# [EXTRAIT]
┏━━
Tours de moulinet, tendre le fil, laisser partir le poisson, le ramener de quelques tours de manivelle, laisser filer, relever, puis soulever le trophée : une belle bonite de près de trois kilos s’agite frénétiquement au bout de l’hameçon fiché dans sa gueule.
Notre Français arbore un large sourire simplement heureux et confesse ne pas espérer de grosse prise : pêcher lui suffit, aucun besoin de record, c’est juste pour le plaisir pour les deux heures à venir.
Il pose bien volontiers pour la photo souvenir puis la bonite rejoint une énorme glacière qui doit abriter parfois de bien plus gros poissons.
À peine le couvercle refermé, c’est un autre candidat pêcheur qui relève sa ligne, puis le troisième !
En moins d’une heure ce sont cinq belles bonites d’un poids supérieur à deux kilos qui vont faire glacière commune avant que nos pêcheurs amateurs ne se déclarent ravis et repus. Ces prises suffisent à mes compagnons, et nous pouvons reprendre la mer.
Le capitaine met alors cap à l’Est et nous laissons filer l’île Curieuse sur notre droite tandis que Praslin se voile déjà d’une légère brume de chaleur.
Curieuse est située à moins de 15 minutes en bateau depuis Praslin. Facilement accessible elle n’offre pourtant aucun hébergement et les visites s’organisent avec des réceptifs (demandez à la réception de votre hôtel qui s’en chargera pour vous).
┗━━
# [DONNÉES FOURNIES]
┏━━
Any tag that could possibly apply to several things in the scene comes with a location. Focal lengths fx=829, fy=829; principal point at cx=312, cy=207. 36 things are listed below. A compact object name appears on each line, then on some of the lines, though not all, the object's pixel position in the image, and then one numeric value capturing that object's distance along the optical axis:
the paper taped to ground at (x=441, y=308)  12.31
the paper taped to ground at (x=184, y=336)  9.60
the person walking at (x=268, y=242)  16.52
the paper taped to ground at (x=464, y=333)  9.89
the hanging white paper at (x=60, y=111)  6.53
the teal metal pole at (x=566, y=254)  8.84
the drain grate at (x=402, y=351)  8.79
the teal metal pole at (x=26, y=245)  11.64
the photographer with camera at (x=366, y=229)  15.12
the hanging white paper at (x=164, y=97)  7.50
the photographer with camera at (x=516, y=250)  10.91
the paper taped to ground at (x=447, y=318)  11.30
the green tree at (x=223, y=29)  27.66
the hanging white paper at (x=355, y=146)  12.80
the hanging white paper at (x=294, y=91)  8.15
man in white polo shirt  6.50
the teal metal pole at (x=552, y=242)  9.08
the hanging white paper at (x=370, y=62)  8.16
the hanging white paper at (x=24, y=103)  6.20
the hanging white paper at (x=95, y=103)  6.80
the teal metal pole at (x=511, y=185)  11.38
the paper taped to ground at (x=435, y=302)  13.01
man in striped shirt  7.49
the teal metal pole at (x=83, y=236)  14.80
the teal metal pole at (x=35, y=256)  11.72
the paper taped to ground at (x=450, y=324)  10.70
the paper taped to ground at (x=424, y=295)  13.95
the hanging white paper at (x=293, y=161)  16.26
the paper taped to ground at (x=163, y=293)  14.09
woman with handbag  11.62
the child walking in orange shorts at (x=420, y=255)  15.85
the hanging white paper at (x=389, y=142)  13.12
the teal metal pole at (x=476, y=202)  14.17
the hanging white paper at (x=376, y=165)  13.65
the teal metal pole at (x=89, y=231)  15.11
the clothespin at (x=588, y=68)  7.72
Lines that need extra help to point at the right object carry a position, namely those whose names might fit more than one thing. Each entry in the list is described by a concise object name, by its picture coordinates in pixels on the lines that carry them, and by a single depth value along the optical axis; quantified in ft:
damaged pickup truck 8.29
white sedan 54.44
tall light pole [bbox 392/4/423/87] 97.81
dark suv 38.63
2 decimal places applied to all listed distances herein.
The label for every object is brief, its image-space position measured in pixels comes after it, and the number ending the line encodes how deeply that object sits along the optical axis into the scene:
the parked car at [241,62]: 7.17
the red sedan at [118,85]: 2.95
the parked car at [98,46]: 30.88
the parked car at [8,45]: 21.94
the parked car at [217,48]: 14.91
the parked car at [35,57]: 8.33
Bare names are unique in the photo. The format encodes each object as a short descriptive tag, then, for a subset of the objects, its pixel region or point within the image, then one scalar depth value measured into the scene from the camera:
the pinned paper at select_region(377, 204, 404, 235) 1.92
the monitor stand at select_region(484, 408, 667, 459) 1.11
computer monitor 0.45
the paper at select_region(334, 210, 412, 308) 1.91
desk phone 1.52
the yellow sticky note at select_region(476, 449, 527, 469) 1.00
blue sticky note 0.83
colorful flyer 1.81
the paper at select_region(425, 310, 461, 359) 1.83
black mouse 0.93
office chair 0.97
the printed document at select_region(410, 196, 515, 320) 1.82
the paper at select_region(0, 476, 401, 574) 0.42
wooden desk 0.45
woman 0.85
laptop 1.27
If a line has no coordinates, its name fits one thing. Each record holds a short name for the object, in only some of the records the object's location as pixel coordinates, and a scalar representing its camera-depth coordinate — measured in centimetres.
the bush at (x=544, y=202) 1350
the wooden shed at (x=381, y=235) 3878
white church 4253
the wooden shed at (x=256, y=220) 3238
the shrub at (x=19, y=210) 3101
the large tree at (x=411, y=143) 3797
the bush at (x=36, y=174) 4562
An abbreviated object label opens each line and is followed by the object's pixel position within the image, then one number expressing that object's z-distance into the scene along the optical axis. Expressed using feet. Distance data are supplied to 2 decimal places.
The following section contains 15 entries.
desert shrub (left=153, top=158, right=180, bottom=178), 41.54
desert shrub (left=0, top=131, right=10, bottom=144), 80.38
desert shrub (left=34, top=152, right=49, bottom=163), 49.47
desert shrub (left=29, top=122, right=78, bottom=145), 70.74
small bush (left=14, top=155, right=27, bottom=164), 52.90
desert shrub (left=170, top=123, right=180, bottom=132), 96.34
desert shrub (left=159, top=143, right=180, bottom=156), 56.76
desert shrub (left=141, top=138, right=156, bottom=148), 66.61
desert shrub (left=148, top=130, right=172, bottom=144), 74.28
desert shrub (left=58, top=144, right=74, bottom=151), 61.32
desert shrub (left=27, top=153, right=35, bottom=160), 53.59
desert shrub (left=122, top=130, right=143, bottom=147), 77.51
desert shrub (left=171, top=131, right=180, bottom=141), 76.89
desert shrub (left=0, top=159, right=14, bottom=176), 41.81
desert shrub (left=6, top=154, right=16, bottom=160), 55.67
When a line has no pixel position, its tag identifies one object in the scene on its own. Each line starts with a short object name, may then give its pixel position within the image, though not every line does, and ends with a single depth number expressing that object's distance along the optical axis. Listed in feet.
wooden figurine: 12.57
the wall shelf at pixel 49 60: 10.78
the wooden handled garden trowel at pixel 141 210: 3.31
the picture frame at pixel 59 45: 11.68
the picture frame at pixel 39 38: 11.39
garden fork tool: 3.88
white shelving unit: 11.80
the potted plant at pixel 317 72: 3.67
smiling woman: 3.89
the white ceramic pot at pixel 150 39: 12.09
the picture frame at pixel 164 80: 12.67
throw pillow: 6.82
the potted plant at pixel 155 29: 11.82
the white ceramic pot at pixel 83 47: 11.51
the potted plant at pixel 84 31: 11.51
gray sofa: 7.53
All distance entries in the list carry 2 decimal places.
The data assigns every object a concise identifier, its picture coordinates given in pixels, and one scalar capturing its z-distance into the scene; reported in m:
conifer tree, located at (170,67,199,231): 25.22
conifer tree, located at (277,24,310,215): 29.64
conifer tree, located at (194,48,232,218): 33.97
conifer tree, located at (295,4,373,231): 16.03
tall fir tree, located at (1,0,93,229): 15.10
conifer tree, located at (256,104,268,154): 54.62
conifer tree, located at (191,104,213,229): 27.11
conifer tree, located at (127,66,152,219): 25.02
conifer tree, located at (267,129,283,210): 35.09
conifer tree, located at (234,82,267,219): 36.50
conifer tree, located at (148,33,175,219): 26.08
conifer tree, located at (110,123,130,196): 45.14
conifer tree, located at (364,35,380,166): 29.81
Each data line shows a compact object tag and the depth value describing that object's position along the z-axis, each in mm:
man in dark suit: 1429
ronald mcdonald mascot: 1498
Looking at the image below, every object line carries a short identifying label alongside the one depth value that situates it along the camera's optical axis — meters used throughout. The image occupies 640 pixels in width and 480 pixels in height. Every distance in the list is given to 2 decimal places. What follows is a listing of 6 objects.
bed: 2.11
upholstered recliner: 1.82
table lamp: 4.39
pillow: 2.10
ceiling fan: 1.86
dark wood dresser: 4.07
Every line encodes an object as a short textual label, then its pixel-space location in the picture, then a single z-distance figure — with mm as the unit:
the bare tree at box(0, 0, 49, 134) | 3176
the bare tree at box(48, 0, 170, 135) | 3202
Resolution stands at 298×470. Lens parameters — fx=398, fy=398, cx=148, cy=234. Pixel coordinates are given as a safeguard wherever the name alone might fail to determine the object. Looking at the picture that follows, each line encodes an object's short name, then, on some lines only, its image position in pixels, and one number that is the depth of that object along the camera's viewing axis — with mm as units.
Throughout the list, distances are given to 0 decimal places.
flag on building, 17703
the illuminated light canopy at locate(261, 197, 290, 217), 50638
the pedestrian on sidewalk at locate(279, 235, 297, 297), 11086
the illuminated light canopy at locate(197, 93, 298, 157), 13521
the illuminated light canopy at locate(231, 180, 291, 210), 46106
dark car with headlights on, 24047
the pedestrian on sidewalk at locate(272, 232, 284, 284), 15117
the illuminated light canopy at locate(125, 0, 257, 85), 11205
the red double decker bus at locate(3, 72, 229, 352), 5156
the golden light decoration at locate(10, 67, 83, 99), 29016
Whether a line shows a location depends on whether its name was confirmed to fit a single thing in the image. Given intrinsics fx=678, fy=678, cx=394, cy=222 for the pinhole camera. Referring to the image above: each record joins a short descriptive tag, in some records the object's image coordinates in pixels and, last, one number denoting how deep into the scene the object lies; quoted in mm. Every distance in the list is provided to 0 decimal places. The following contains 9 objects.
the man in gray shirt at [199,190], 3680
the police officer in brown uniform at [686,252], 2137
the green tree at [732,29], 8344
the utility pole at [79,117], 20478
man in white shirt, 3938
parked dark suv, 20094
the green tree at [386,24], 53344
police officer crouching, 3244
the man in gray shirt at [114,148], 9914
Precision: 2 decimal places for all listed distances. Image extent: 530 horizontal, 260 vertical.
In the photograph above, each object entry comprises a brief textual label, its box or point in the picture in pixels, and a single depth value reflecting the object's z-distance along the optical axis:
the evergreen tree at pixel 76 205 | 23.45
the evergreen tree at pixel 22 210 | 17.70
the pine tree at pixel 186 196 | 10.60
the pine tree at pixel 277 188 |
┗━━
# [MISE EN PRATIQUE]
a: D’après l’extrait, combien de temps faut-il en bateau pour aller de Praslin à Curieuse ?
b: Modifiez l’extrait depuis « Le capitaine met » jusqu’à « chargera pour vous). » inclus, en remplaçant « capitaine » par « pilote ».
c: Relevez toutes les indications de durée présentes dans l’extrait.
Ces données proviennent d’une autre source que l’extrait.

# [SOLUTIONS SUCCESSIVES]
a: Moins de 15 minutes.

b:
Le pilote met alors cap à l’Est et nous laissons filer l’île Curieuse sur notre droite tandis que Praslin se voile déjà d’une légère brume de chaleur.
Curieuse est située à moins de 15 minutes en bateau depuis Praslin. Facilement accessible elle n’offre pourtant aucun hébergement et les visites s’organisent avec des réceptifs (demandez à la réception de votre hôtel qui s’en chargera pour vous).

c: « les deux heures à venir », « en moins d’une heure », « moins de 15 minutes »